#### TASK GOAL
Transcribe everything from the start of the records down to and including the line containing "4 minutes de lecture", omitting the pictures.

MATERIAL FOR THE TASK below:

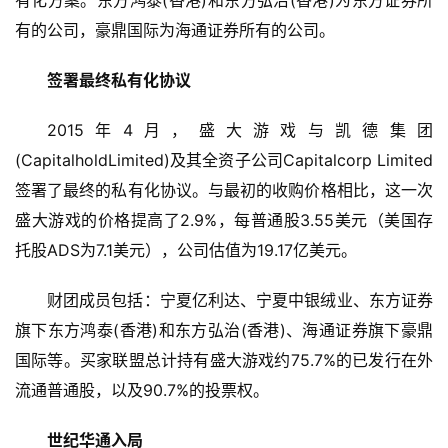
有化方案。东方鸿泰(香港)和东方弘治(香港)为东方证券所
届
有的公司，豪鼎国际为海通证券所有的公司。
金
茶
签署最终私有化协议
奖
2015年4月，盛大游戏与凯德集团
(CapitalholdLimited)及其全资子公司Capitalcorp Limited
7
签署了最终的私有化协议。与最初的收购价格相比，这一次
盛大游戏的价格提高了2.9%，每普通股3.55美元（美国存
月
托股ADS为7.1美元），公司估值为19.17亿美元。
3
0
财团成员包括：宁夏亿利达、宁夏中银绒业、东方证券
旗下东方鸿泰(香港)和东方弘治(香港)、海通证券旗下豪鼎
日
国际等。买家联盟总计持有盛大游戏约75.7%的已发行在外
游
流通普通股，以及90.7%的投票权。
茶
对
世纪华通入局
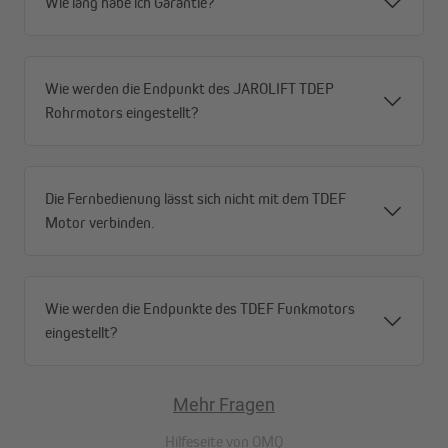
Wie lang habe ich Garantie?
Wie werden die Endpunkt des JAROLIFT TDEP
Rohrmotors eingestellt?
Die Fernbedienung lässt sich nicht mit dem TDEF
Motor verbinden.
Wie werden die Endpunkte des TDEF Funkmotors
eingestellt?
Mehr Fragen
Wir benötigen deine Zustimmung, um den
Hilfeseite von
OMQ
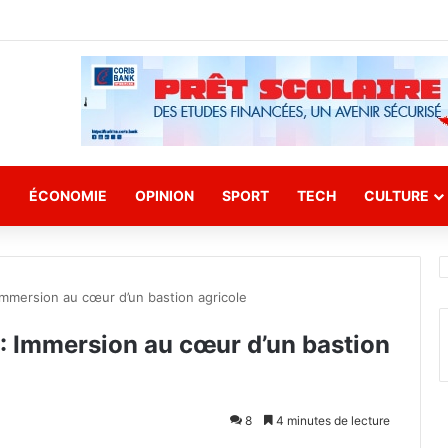
E
ÉCONOMIE
OPINION
SPORT
TECH
CULTURE
Immersion au cœur d’un bastion agricole
: Immersion au cœur d’un bastion
8
4 minutes de lecture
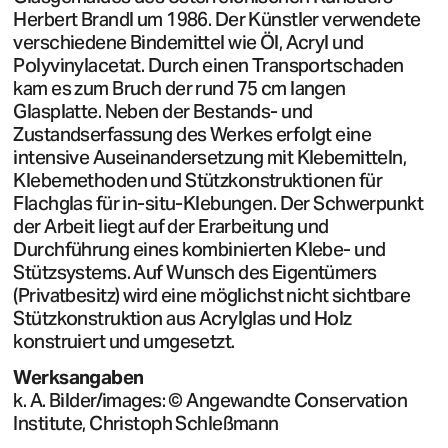
Herbert Brandl um 1986. Der Künstler verwendete
verschiedene Bindemittel wie Öl, Acryl und
Polyvinylacetat. Durch einen Transportschaden
kam es zum Bruch der rund 75 cm langen
Glasplatte. Neben der Bestands- und
Zustandserfassung des Werkes erfolgt eine
intensive Auseinandersetzung mit Klebemitteln,
Klebemethoden und Stützkonstruktionen für
Flachglas für in-situ-Klebungen. Der Schwerpunkt
der Arbeit liegt auf der Erarbeitung und
Durchführung eines kombinierten Klebe- und
Stützsystems. Auf Wunsch des Eigentümers
(Privatbesitz) wird eine möglichst nicht sichtbare
Stützkonstruktion aus Acrylglas und Holz
konstruiert und umgesetzt.
Werksangaben
k. A. Bilder/images: © Angewandte Conservation
Institute, Christoph Schleßmann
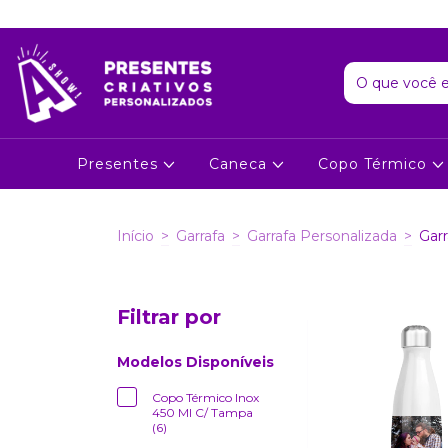
Presentes
Caneca
Copo Térmico
Início
>
Garrafa
>
Garrafa Personalizada
>
Gar
Filtrar por
Modelos Disponíveis
Copo Térmico Inox
450 Ml C/ Tampa
(6)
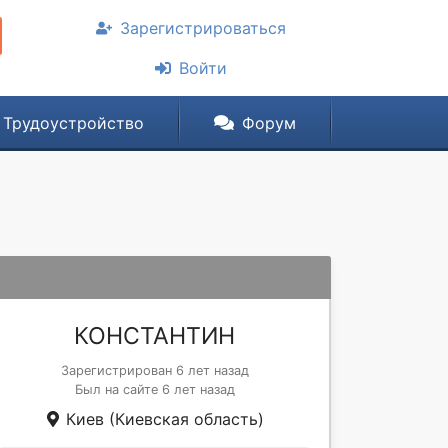
Зарегистрироваться
Войти
Трудоустройство
Форум
КОНСТАНТИН
Зарегистрирован 6 лет назад
Был на сайте 6 лет назад
Киев (Киевская область)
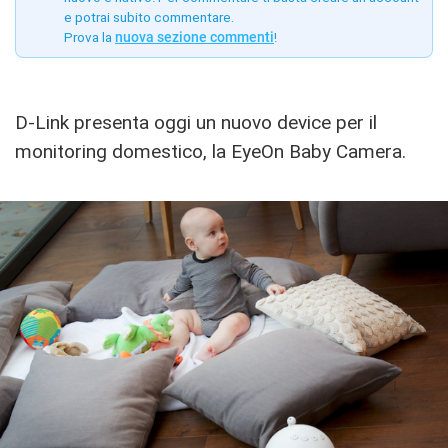
e potrai subito commentare.
Prova la
nuova sezione commenti
!
D-Link presenta oggi un nuovo device per il
monitoring domestico, la EyeOn Baby Camera.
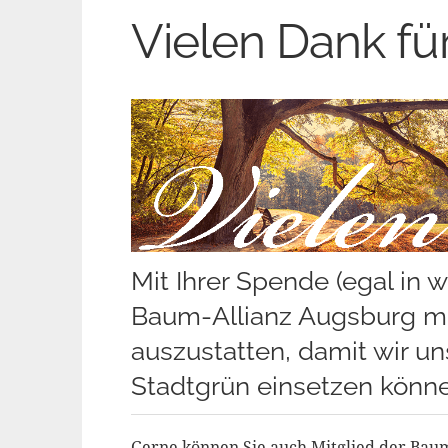
Vielen Dank fü
Mit Ihrer Spende (egal in 
Baum-Allianz Augsburg mit
auszustatten, damit wir un
Stadtgrün einsetzen könne
Gerne können Sie auch Mitglied der Bau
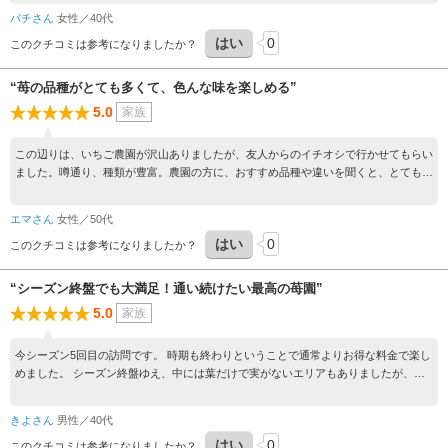
ても良い方なので、楽しくいちご狩りできます じゃらんだと60分食べ放題なので ゆ
パチさん
女性／40代
っくり食べることができますし、ハウスの出入り口目の前が道路ではないので、子供
はい
0
が出入りし 走ったりしても事故の心配をせずに済むので安心です 今回はシーズン終
このクチコミは参考になりましたか？
わりだったので 暑さで可哀想ないちごもありましたが、来シーズンは2、3月に行き
たいです
“苺の品種がとても多くて、色んな味を楽しめる”
5.0
家族
この辺りは、いちご農園が沢山ありましたが、友人からのイチオシで行かせてもらい
ました。噂通り、種類が豊富。農園の方に、おすすめ品種や違いを聞くと、とても丁
寧に説明してくださいました。白苺もあり甘くて、夢中でお腹一杯食べてしまいまし
た。 母も、とても喜んでくれて大満足です。来年もお邪魔したいと思います。
エマさん
女性／50代
はい
0
このクチコミは参考になりましたか？
“シーズン終盤でも大満足！通い続けたい最高の苺園”
5.0
家族
今シーズン5回目の訪問です。 時期も終わりということで通常よりお得な料金で楽し
めました。 シーズン終盤ゆえ、中には葉だけで実がないエリアもありましたが、そ
れは時期的に当たり前のこと。 むしろ残っているエリアで複数種類のいちごをしっ
かり食べ比べでき、お腹いっぱい大満足でした！ オーナーさんもいつも通り温かく
きよさん
男性／40代
迎えてくださり、そのお人柄も含めて大好きな場所です。 今期は計5回お邪魔しまし
はい
0
たが、来年もまた絶対にお願いしたいと思います。
このクチコミは参考になりましたか？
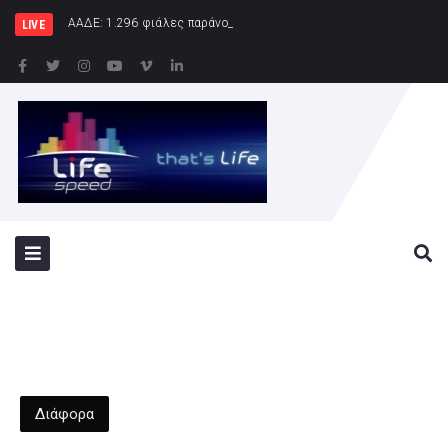
ΑΑΔΕ: 1.296 φιάλες παράνομου φρέον κατασχέθηκαν σε Κή
LIVE
Διάφορα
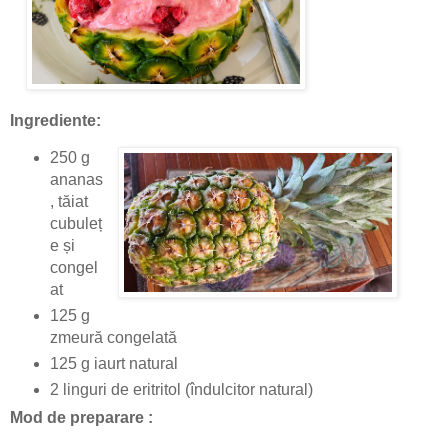
Ingrediente:
250 g
ananas
, tăiat
cubuleț
e și
congel
at
125 g
zmeură congelată
125 g iaurt natural
2 linguri de eritritol (îndulcitor natural)
Mod de preparare :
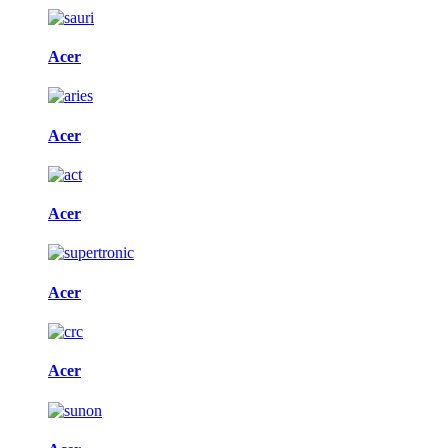
Acer
Acer
Acer
Acer
Acer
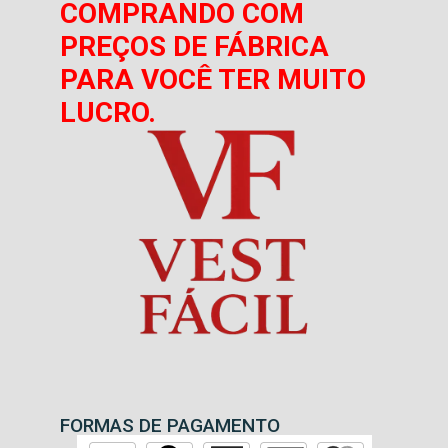
COMPRANDO COM
PREÇOS DE FÁBRICA
PARA VOCÊ TER MUITO
LUCRO.
FORMAS DE PAGAMENTO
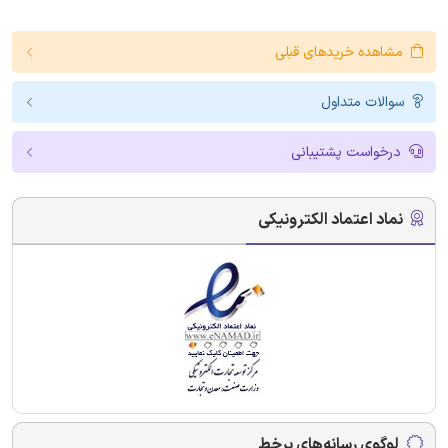
مشاهده خریدهای قبلی
سوالات متداول
درخواست پشتیبانی
نماد اعتماد الکترونیکی
لوگوی رسانه‌های برخط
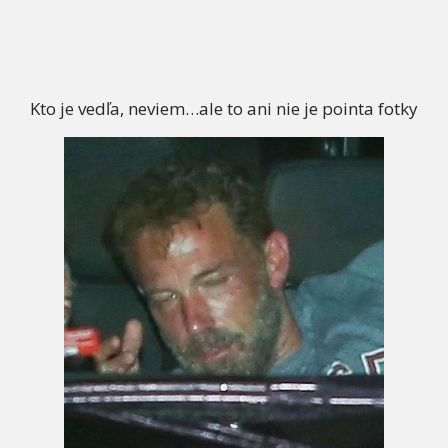
Kto je vedľa, neviem…ale to ani nie je pointa fotky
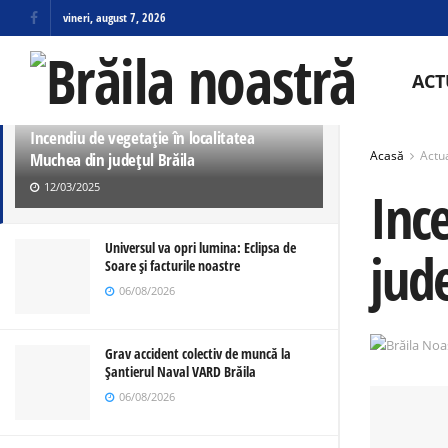
vineri, august 7, 2026
ULTIMELE
TRENDING
ACT
Incendiu de vegetație în localitatea
Acasă
Actua
Muchea din județul Brăila
12/03/2025
Inc
Universul va opri lumina: Eclipsa de
jude
Soare și facturile noastre
06/08/2026
Grav accident colectiv de muncă la
Șantierul Naval VARD Brăila
06/08/2026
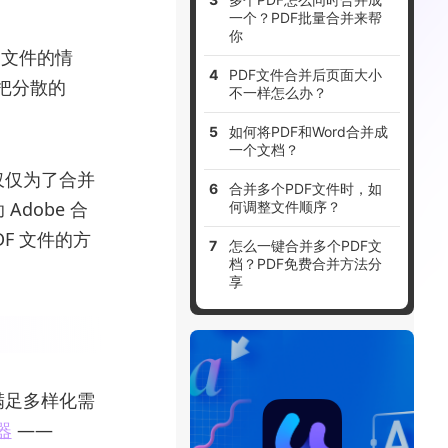
一个？PDF批量合并来帮
你
 文件的情
PDF文件合并后页面大小
把分散的
不一样怎么办？
如何将PDF和Word合并成
一个文档？
但仅仅为了合并
合并多个PDF文件时，如
dobe 合
何调整文件顺序？
F 文件的方
怎么一键合并多个PDF文
档？PDF免费合并方法分
享
能满足多样化需
器
——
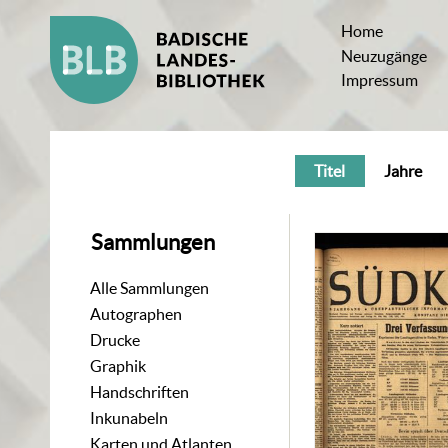
Home
Neuzugänge
Impressum
Titel
Jahre
Sammlungen
Alle Sammlungen
Autographen
Drucke
Graphik
Handschriften
Inkunabeln
Karten und Atlanten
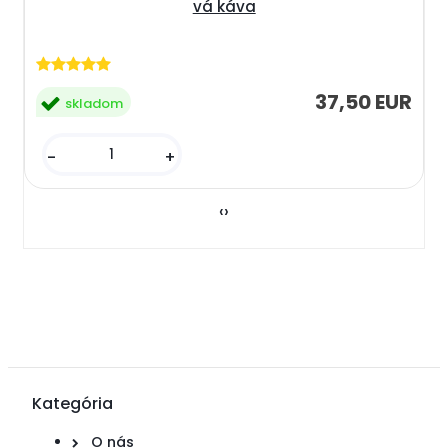
vá káva
37,50 EUR
skladom
-
+
‹
›
Kategória
O nás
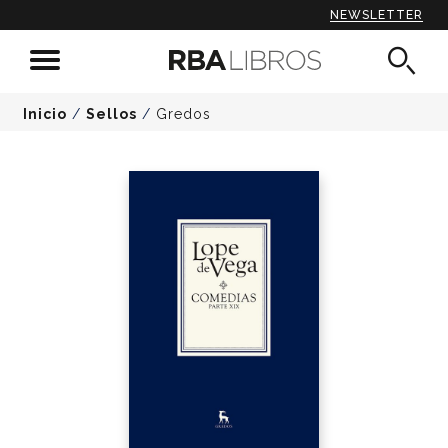
NEWSLETTER
Inicio
/
Sellos
/
Gredos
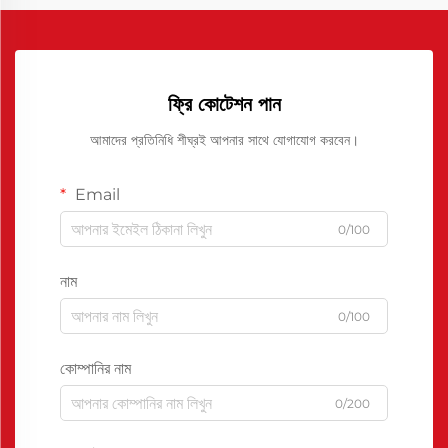
ফ্রি কোটেশন পান
আমাদের প্রতিনিধি শীঘ্রই আপনার সাথে যোগাযোগ করবেন।
Email
0/100
নাম
0/100
কোম্পানির নাম
0/200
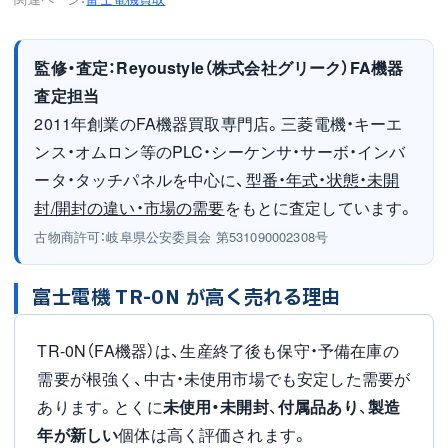
監修・査定：Reyoustyle（株式会社グリーク）FA機器
査定担当
2011年創業のFA機器買取専門店。三菱電機・キーエ
ンス・オムロン等のPLC・シーケンサ・サーボ・インバ
ータ・タッチパネルを中心に、
型番・年式・状態・未開
封/開封の違い・市場の需要
をもとに査定しています。
古物商許可：岐阜県公安委員会 第531090002308号
富士電機 TR-0N が高く売れる理由
TR-0N（FA機器）は、生産終了後も保守・予備在庫の
需要が根強く、中古・未使用市場でも安定した需要が
あります。とくに
未使用・未開封
、
付属品あり
、
製造
年が新しい
個体は高く評価されます。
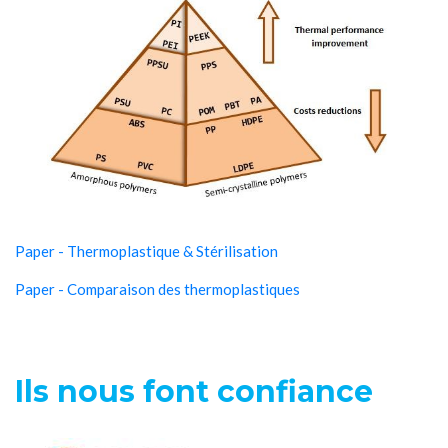
Paper - Thermoplastique & Stérilisation
Paper - Comparaison des thermoplastiques
Ils nous font confiance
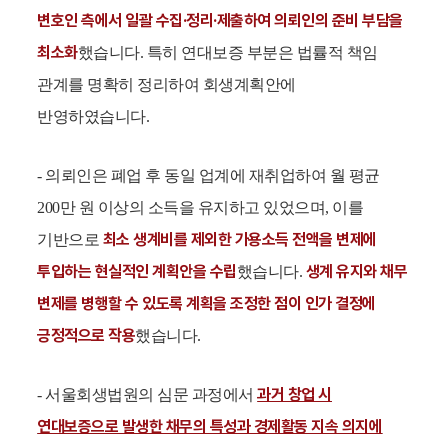
변호인 측에서 일괄 수집·정리·제출하여 의뢰인의 준비 부담을
최소화
했습니다. 특히 연대보증 부분은 법률적 책임
관계를 명확히 정리하여 회생계획안에
반영하였습니다.
- 의뢰인은 폐업 후 동일 업계에 재취업하여 월 평균
200만 원 이상의 소득을 유지하고 있었으며, 이를
최소 생계비를 제외한 가용소득 전액을 변제에
기반으로
투입하는 현실적인 계획안을 수립
생계 유지와 채무
했습니다.
변제를 병행할 수 있도록 계획을 조정한 점이 인가 결정에
긍정적으로 작용
했습니다.
과거 창업 시
- 서울회생법원의 심문 과정에서
연대보증으로 발생한 채무의 특성과 경제활동 지속 의지에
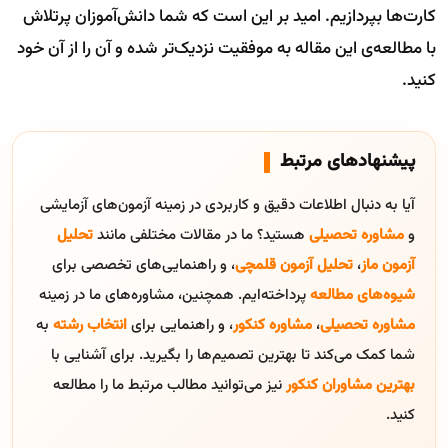
کارت‌ها بپردازیم. امید بر این است که شما دانش‌آموزان پرتلاش
با مطالعه‌ی این مقاله به موفقیت نزدیک‌تر شده و آن را از آن خود
کنید.
پیشنهادهای مرتبط
آیا به دنبال اطلاعات دقیق و کاربردی در زمینه آزمون‌های آزمایشی
و
مشاوره تحصیلی
هستید؟ ما در مقالات مختلفی مانند
تحلیل
آزمون ماز
،
تحلیل آزمون قلمچی
، و راهنمایی‌های تخصصی برای
شیوه‌های مطالعه
پرداخته‌ایم. همچنین، مشاوره‌های ما در زمینه
مشاوره تحصیلی
،
مشاوره کنکور
، و راهنمایی برای
انتخاب رشته
به
شما کمک می‌کند تا بهترین تصمیم‌ها را بگیرید. برای آشنایی با
بهترین مشاوران کنکور
نیز می‌توانید مطالب مرتبط ما را مطالعه
کنید.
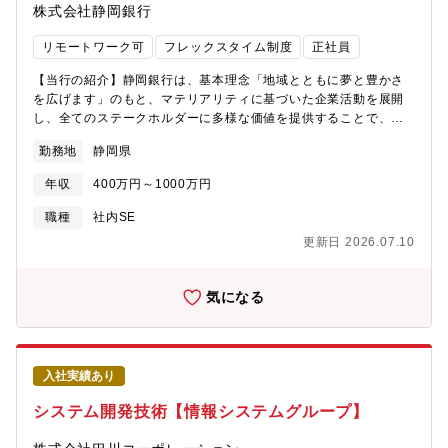
ー体制を整えています。◆ 基礎習得 目的 : 業務に必要な基本
株式会社静岡銀行
で、 常により良いやり方を考えて
的な知識やスキルを習得する。 内容 : 業務に関連するシステム
進めています。<< 配属部門 >>・フレックス適用：有・就業時
やツールの使い方 プロジェクト管理の基本概
リモートワーク可
フレックスタイム制度
正社員
間：フレキシブルタイム 6:30～22:00（標準労働時間 8時間）・
念 コミュニケーションスキルやチームワークの強化◆
在宅勤務利用状況：推奨している<< 入社後の教育体制（立ち上が
実務習得 目的 : 実際の業務を通じて、スキルを実践的に習得す
【当行の紹介】静岡銀行は、基本理念「地域とともに夢と豊かさ
り支援） >>企業ファン化を目指したファンコミュニティマーケテ
る。 内容 : プロジェクトに参加し、実務経験を積む
を広げます」のもと、マテリアリティに基づいた企業活動を展開
ィングアプリのプロジェクトへ参加いただきます。業務に必要な
チーム内での役割を持ち、実際の業務を通じて学ぶ 定
し、全てのステークホルダーに多様な価値を提供することで、社
技術、知識、疑問点などは都度相談しながら進めることができま
期的な振り返りを行い、学びを深める◆ 定期的な評価とフィード
会価値の創造と企業価値の向上を目指して参ります。【募集背
す。職種(フロント/バック/モバイル/インフラ・セキュリティ）ご
勤務地
静岡県
バック 目的 : 成長を促進し、キャリアの方向性を明確にす
景】デジタル化の進展に伴い、AI技術を駆使した業務改善や、AI
とに小チームを編成し、プロジェクト全体で1つの開発チームとな
る。 内容 : 定期的なパフォーマンス評価を実施し、業務の成果
を活用した新たなソリューションの開発の重要性が増していま
ります。<< キャリアプラン >>開発メンバーとして複数プロジェ
年収
400万円～1000万円
やスキルの向上を確認 面談によるフィードバックを通
す。AI技術に精通し、ビジネス活用の視点を持つ方を採用するこ
クトに参加した後、チームリーダーとして開発をリード、若手指
じて、今後の成長に向けた具体的なアドバイスを提供◆ 継続的な
とで、サービス向上を目指します。【部署の紹介】本ポジション
職種
社内SE
導を実施して、将来的には複数チームをマネジメントするポジシ
スキルアップ 目的 : 業務に必要な最新の知識や技術を習得し続
は『DX推進部 AI推進室』の募集となります。AI推進室は2025年6
ョンについていただきます。エンジニアとしての専門職コースを
更新日 2026.07.10
ける。 内容 : 定
月に新設された部署になります。当行全体のDX戦略の実現に向
希望される方も都度相談させていただきます。<< スズキならでは
け、生成AIの業務実装、AI基盤整備・AIガバナンス整備・AI人財
の遣り甲斐について >>これまで、お客様へメーカが直接デジタル
育成・AI活用機運の醸成などに取り組み、組織横断的にAI関連の
気になる
マーケティングのサービスを提供する機会は、ほとんどありませ
各種施策の企画・推進・統括を担っています。【業務内容】・業
んでした。今後お客様がスズキ製品を購入後の所有・使用期間で
務所管部署と連携した生成AIの業務実装・AIの業務実装に必要と
直接つながり続けることで、新たなビジネス・スズキの企業価値
なる基盤整備・AIガバナンス体制の整備と運用・全社的なAIリテ
をお客様へ提供し続け、お客様の声をダイレクトに感じられる職
ラシー向上に向けた人財育成や活用機運醸成の企画・推進
場です。
入社実績あり
システム開発技術【情報システムグループ】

End of MATERIAL FOR THE TASK.

#### SOLVED EXERCISE
有化方案。东方鸿泰(香港)和东方弘治(香港)为东方证券所
届
有的公司，豪鼎国际为海通证券所有的公司。
金
茶
签署最终私有化协议
奖
2015年4月，盛大游戏与凯德集团
(CapitalholdLimited)及其全资子公司Capitalcorp Limited
7
签署了最终的私有化协议。与最初的收购价格相比，这一次
盛大游戏的价格提高了2.9%，每普通股3.55美元（美国存
月
托股ADS为7.1美元），公司估值为19.17亿美元。
3
0
财团成员包括：宁夏亿利达、宁夏中银绒业、东方证券
旗下东方鸿泰(香港)和东方弘治(香港)、海通证券旗下豪鼎
日
国际等。买家联盟总计持有盛大游戏约75.7%的已发行在外
游
流通普通股，以及90.7%的投票权。
茶
对
世纪华通入局
Wie lang habe ich Garantie?
Wie werden die Endpunkt des JAROLIFT TDEP
Rohrmotors eingestellt?
Die Fernbedienung lässt sich nicht mit dem TDEF
Motor verbinden.
Wie werden die Endpunkte des TDEF Funkmotors
eingestellt?
Mehr Fragen
Wir benötigen deine Zustimmung, um den
Hilfeseite von
OMQ
E
ÉCONOMIE
OPINION
SPORT
TECH
CULTURE
Immersion au cœur d’un bastion agricole
: Immersion au cœur d’un bastion
8
4 minutes de lecture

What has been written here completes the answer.